In a move that underscores growing optimism for U.S. equities, Citigroup has released its 2026 S&P 500 forecast, setting a base case target of 7,700 by year-end. This projection, the last from a major Wall Street bank, suggests roughly 13% upside from late December 2025 levels, according to strategists including Scott Chronert, Drew Pettit, Patrick Galvin, and Rob Rowe. The outlook arrives as markets navigate the bull market's fourth year, with Citi citing a combination of Federal Reserve rate cuts, fiscal stimulus, and a pivotal transition in artificial intelligence adoption as key drivers.
Behind the numbers lies a detailed earnings narrative. Citi expects S&P 500 earnings per share to climb to $320, surpassing the Street consensus of $310, supported by above-consensus economic growth. "We're seeing a cyclical recovery that's more robust than many anticipate," one strategist familiar with the matter said, pointing to resilient consumer spending and corporate investment. The forecast assumes two Fed rate cuts in early 2026, faster than currently priced in, which could push the 10-year Treasury yield down to 3.75% and bolster equity valuations. Fiscal impulse from U.S. legislation, referred to internally as the "OBBBA," is also factored in, providing a tailwind amid what Citi describes as a "Goldilocks" environment of stable inflation.
A central theme in Citi's analysis is the anticipated broadening of market performance. After two years of narrow gains dominated by AI enablers—such as hyperscalers that account for about 40% of the S&P 500's weight—the strategists predict a shift toward AI adopters across sectors like industrials, financials, and small-caps.
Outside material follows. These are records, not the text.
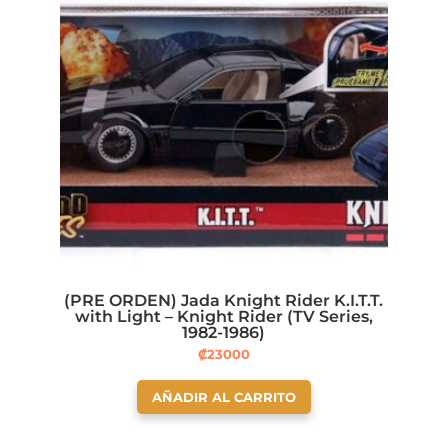
(PRE ORDEN) Jada Knight Rider K.I.T.T.
with Light – Knight Rider (TV Series,
1982-1986)
₡
23000
AÑADIR AL CARRITO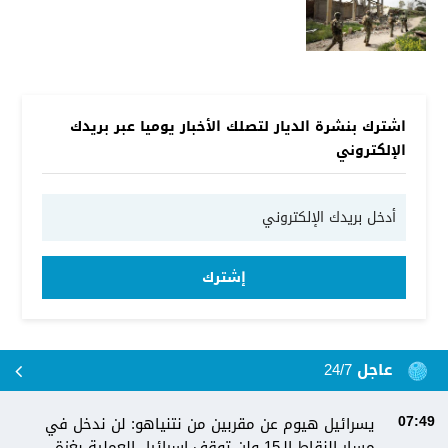
اشترك بنشرة الديار لتصلك الأخبار يوميا عبر بريدك
الإلكتروني
إشترك
عاجل 24/7
يسرائيل هيوم عن مقربين من نتنياهو: لن ندخل في
07:49
مسار النقاط الـ15 ولن توقف إسرائيل العملية بغزة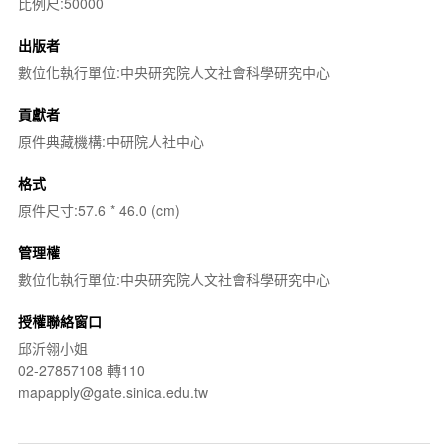
比例尺:50000
出版者
數位化執行單位:中央研究院人文社會科學研究中心
貢獻者
原件典藏機構:中研院人社中心
格式
原件尺寸:57.6 * 46.0 (cm)
管理權
數位化執行單位:中央研究院人文社會科學研究中心
授權聯絡窗口
邱沂翎小姐
02-27857108 轉110
mapapply@gate.sinica.edu.tw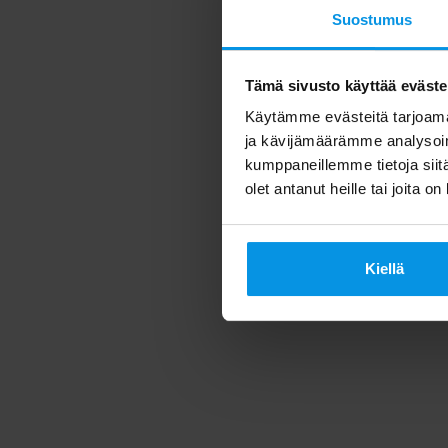
Suostumus
Tämä sivusto käyttää eväste
Käytämme evästeitä tarjoama
ja kävijämäärämme analysoim
kumppaneillemme tietoja siitä
olet antanut heille tai joita o
Kiellä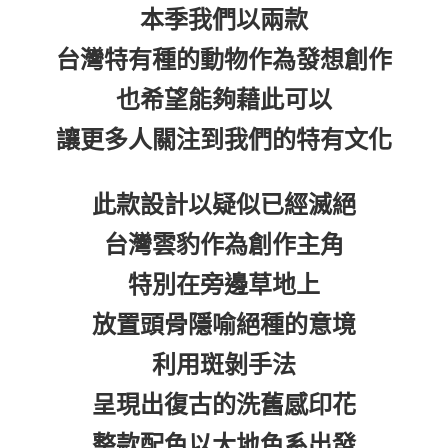
本季我們以兩款
7-11取貨付款
每筆NT$60，滿NT$399(含以上)免運費
台灣特有種的動物作為發想創作
付款後7-11取貨
也希望能夠藉此可以
每筆NT$60，滿NT$399(含以上)免運費
讓更多人關注到我們的特有文化
順豐快遞宅配
每筆NT$150，滿NT$6,000(含以上)免運費
此款設計以疑似已經滅絕
付款後門市自取
免運費
台灣雲豹作為創作主角
特別在旁邊草地上
放置頭骨隱喻絕種的意境
利用斑剝手法
呈現出復古的洗舊感印花
整款配色以大地色系出發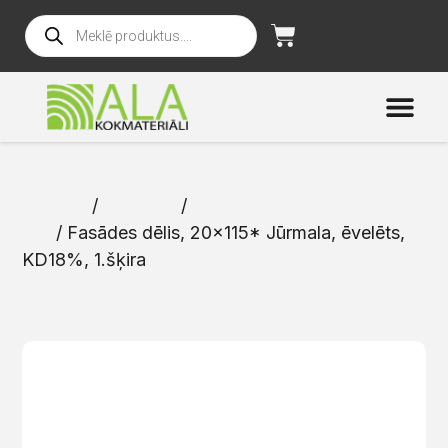
Sākums
/
Katalogs
/
Ārējās apdares
dēļi
/ Fasādes dēlis, 20×115* Jūrmala, ēvelēts,
KD18%, 1.šķira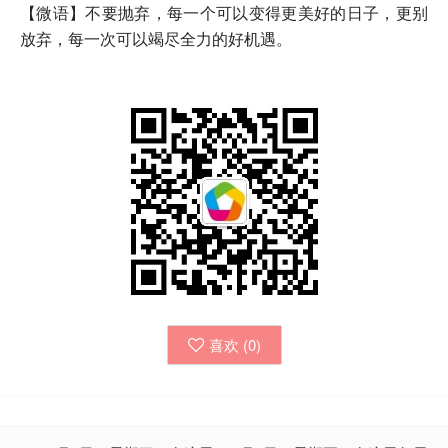
【微语】不要抛弃，每一个可以变得更美好的日子，更别
放弃，每一次可以竭尽全力的好机遇。
喜欢 (
0
)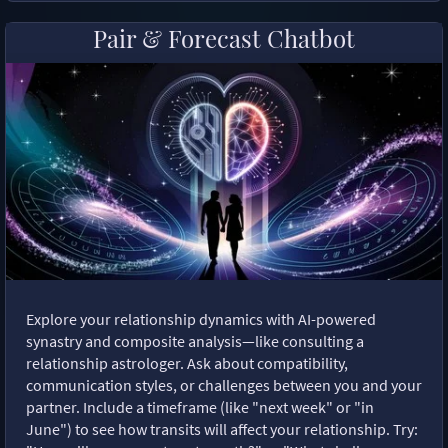
Pair & Forecast Chatbot
Explore your relationship dynamics with AI-powered
synastry and composite analysis—like consulting a
relationship astrologer. Ask about compatibility,
communication styles, or challenges between you and your
partner. Include a timeframe (like "next week" or "in
June") to see how transits will affect your relationship. Try:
This "Great Broadening" could reduce concentration risks and drive a rotation into value and cyclical stocks, with small-cap indices like the Russell 2000 (IWM) (IWM) poised for catch-up. "AI is a boom, not a bubble, but its benefits are spreading," Rob Rowe emphasized in a recent CNBC interview on December 26, 2025, highlighting how productivity gains might initially pressure unemployment but ultimately support broader earnings growth.
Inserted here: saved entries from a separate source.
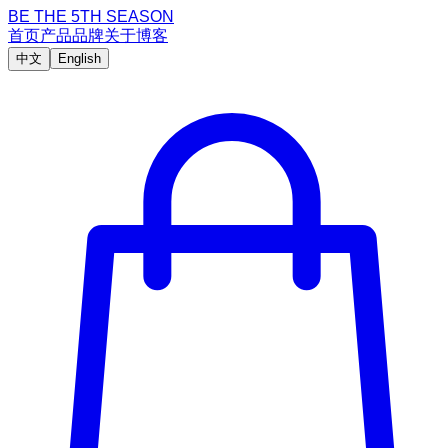
BE THE 5TH SEASON
首页
产品
品牌
关于
博客
中文
English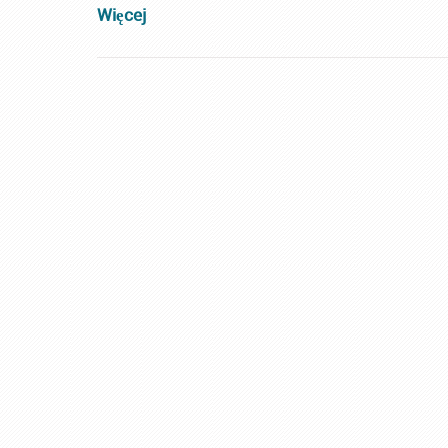
Więcej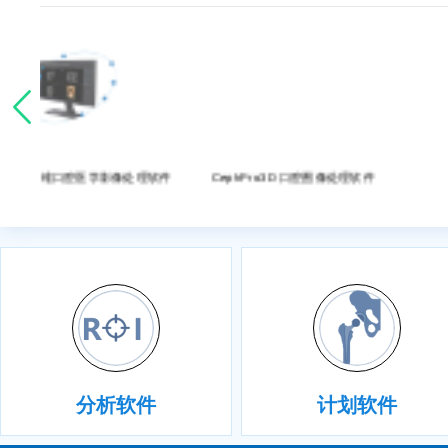
像处理软件
CephPro3D 口腔图像处理软件
3D精准手术规划分析系
分析软件
计划软件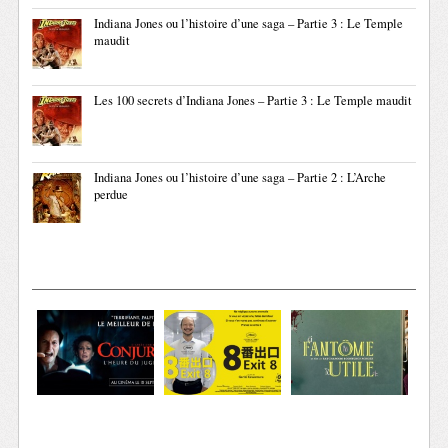
Indiana Jones ou l’histoire d’une saga – Partie 3 : Le Temple
maudit
Les 100 secrets d’Indiana Jones – Partie 3 : Le Temple maudit
Indiana Jones ou l’histoire d’une saga – Partie 2 : L’Arche
perdue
Market implications are already stirring. Citi's target, which implies a forward price-to-earnings ratio of about 24x based on its $320 EPS estimate, contrasts with current valuations near 25x, suggesting room for multiple expansion if earnings deliver. The bank outlines a bull case of 8,300 if earnings and productivity exceed expectations, versus a bear scenario of 5,700 on disappointments. In recommendations, strategists advise overweighting value, cyclicals, and small-caps, while noting that growth stocks will need "beats and raises" to justify elevated levels. Efforts to reach other major banks for comment on the divergence from consensus were unsuccessful, but industry sources indicate that targets generally cluster around 7,500, making Citi's outlook notably more aggressive.
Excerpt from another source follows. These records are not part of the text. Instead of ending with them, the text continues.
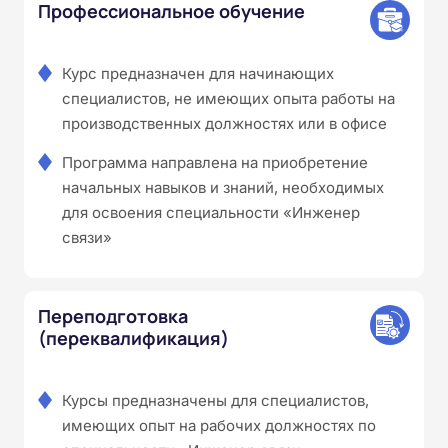
Профессиональное обучение
Курс предназначен для начинающих
специалистов, не имеющих опыта работы на
производственных должностях или в офисе
Программа направлена на приобретение
начальных навыков и знаний, необходимых
для освоения специальности «Инженер
связи»
Переподготовка
(переквалификация)
Курсы предназначены для специалистов,
имеющих опыт на рабочих должностях по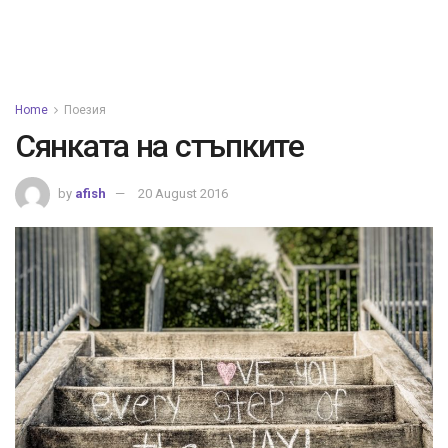
Home
Поезия
Сянката на стъпките
by
afish
20 August 2016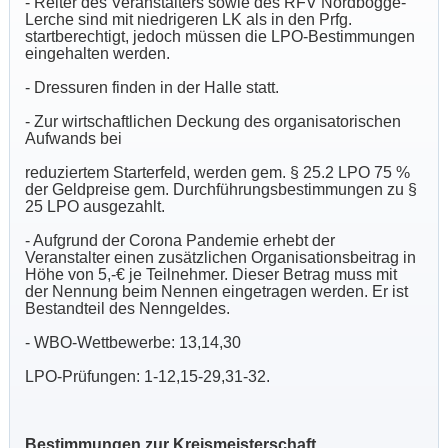
- Reiter des Veranstalters sowie des RFV Nordbögge-
Lerche sind mit niedrigeren LK als in den Prfg.
startberechtigt, jedoch müssen die LPO-Bestimmungen
eingehalten werden.
- Dressuren finden in der Halle statt.
- Zur wirtschaftlichen Deckung des organisatorischen
Aufwands bei
reduziertem Starterfeld, werden gem. § 25.2 LPO 75 %
der Geldpreise gem. Durchführungsbestimmungen zu §
25 LPO ausgezahlt.
- Aufgrund der Corona Pandemie erhebt der
Veranstalter einen zusätzlichen Organisationsbeitrag in
Höhe von 5,-€ je Teilnehmer. Dieser Betrag muss mit
der Nennung beim Nennen eingetragen werden. Er ist
Bestandteil des Nenngeldes.
- WBO-Wettbewerbe: 13,14,30
LPO-Prüfungen: 1-12,15-29,31-32.
Bestimmungen zur Kreismeisterschaft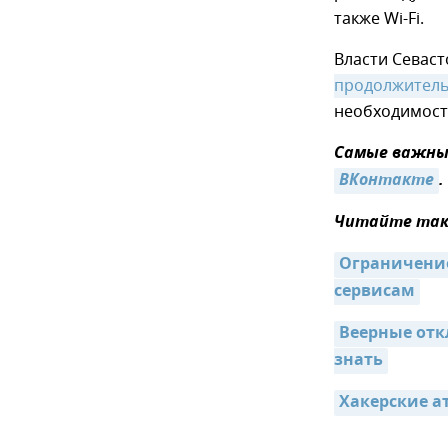
также Wi-Fi.
Власти Севас
продолжитель
необходимост
Самые важные
ВКонтакте
.
Читайте так
Ограничение
сервисам
Веерные отк
знать
Хакерские а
Looking ahead, short-term volatility is expected from AI dispersion and sector rotation, but Citi remains confident in a sustained rally if fundamentals hold. The forecast aligns with global equity optimism yet remains U.S.-centric, acknowledging geopolitical uncertainties navigated in 2025. For investors, this signals a potential shift in portfolio strategies, with broader market participation offering opportunities beyond mega-cap tech. As one insider put it, "It's about catching the next wave of AI-driven growth, not just riding the first one."